Contrary to Claimant’s assertions, there is no proof that Claimant was, in
fact, unable to attend his disciplinary hearing for medical reasons. The proof
Claimant offers, Exhibit 1, contains only an entry on his Ambulatory Health
Record (“AHR”) that he complained of back pain and refused Motrin
the day before the hearing, August 11, 2004. Not only is an inmate’s AHR
not something that the escort officer would consult when determining whether an
inmate is medically unfit to attend a hearing, but there is no indication that a
medical care provider determined that Claimant had any medical disability
whatsoever. Accordingly, I find that Officer Clark was justified in his
determination that Claimant’s failure to attend the hearing was voluntary.

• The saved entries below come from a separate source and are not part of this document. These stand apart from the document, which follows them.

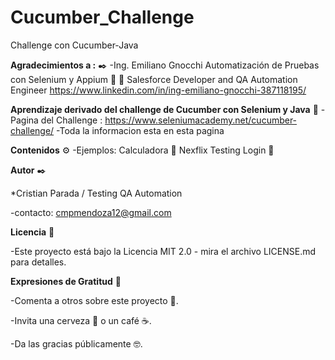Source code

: # Cucumber_Challenge
Challenge con Cucumber-Java

 **Agradecimientos a :** ✒️
 -Ing. Emiliano Gnocchi
 Automatización de Pruebas con Selenium y Appium 🚀 🚀 Salesforce Developer and QA Automation Engineer
 https://www.linkedin.com/in/ing-emiliano-gnocchi-387118195/

**Aprendizaje derivado del challenge de Cucumber con Selenium y Java** 🚀
-Pagina del Challenge : https://www.seleniumacademy.net/cucumber-challenge/
-Toda la informacion esta en esta pagina 

**Contenidos** ⚙️
-Ejemplos:
       Calculadora :vibration_mode:
       Nexflix Testing Login :department_store:
       
 **Autor** ✒️


*Cristian Parada / Testing QA Automation

-contacto: cmpmendoza12@gmail.com


**Licencia** 📄


-Este proyecto está bajo la Licencia MIT 2.0 - mira el archivo LICENSE.md para detalles.



**Expresiones de Gratitud** 🎁

-Comenta a otros sobre este proyecto 📢.

-Invita una cerveza 🍺 o un café ☕.

-Da las gracias públicamente 🤓.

I note that, in his claim, Mr. Ocasio asserts that Defendant failed to release
him in a timely manner after his disciplinary hearing was expunged on October
19, 2004. Once Claimant’s disciplinary hearing was reversed, the
State’s confinement of Claimant was no longer protected by absolute
immunity (Minieri v State of New York, 204 AD2d 982). The release of an
inmate from disciplinary confinement is a ministerial duty, the negligent
performance of which can result in the State being cast in damages (Kagan v
State of New York, 221 AD2d 7). However, the fact that Claimant was not
immediately released from SHU confinement does not necessarily mean that the
State failed to adequately fulfill its ministerial responsibilities. At trial,
Claimant offered no proof on this issue whatsoever. Accordingly, I find that he
has failed to meet his burden of demonstrating that Defendant negligently failed
to release him from SHU in a timely manner.
Claimant did, however, argue that he should be compensated for the dates
between November 2 and November 9, 2004, during which he was held in
“transit status” at Auburn. During this time, he was housed in a
double bunk cell and was not able to enjoy many of the benefits of general
population inmates, for example, access to the law library and recreation. This
argument, however, relates to the conditions of Mr. Ocasio’s confinement
and, generally, living conditions and the quality of life within prison
facilities are issues for which this Court has no jurisdiction (see e.g. Ford
v State of New York, Ct Cl, August 7, 2001 [Claim No. 96731], Corbett, J.).
Accordingly, Claim No. 110308 is hereby DISMISSED.
Any and all motions on which the Court may have previously reserved decision
are hereby denied.
Let judgment be entered accordingly.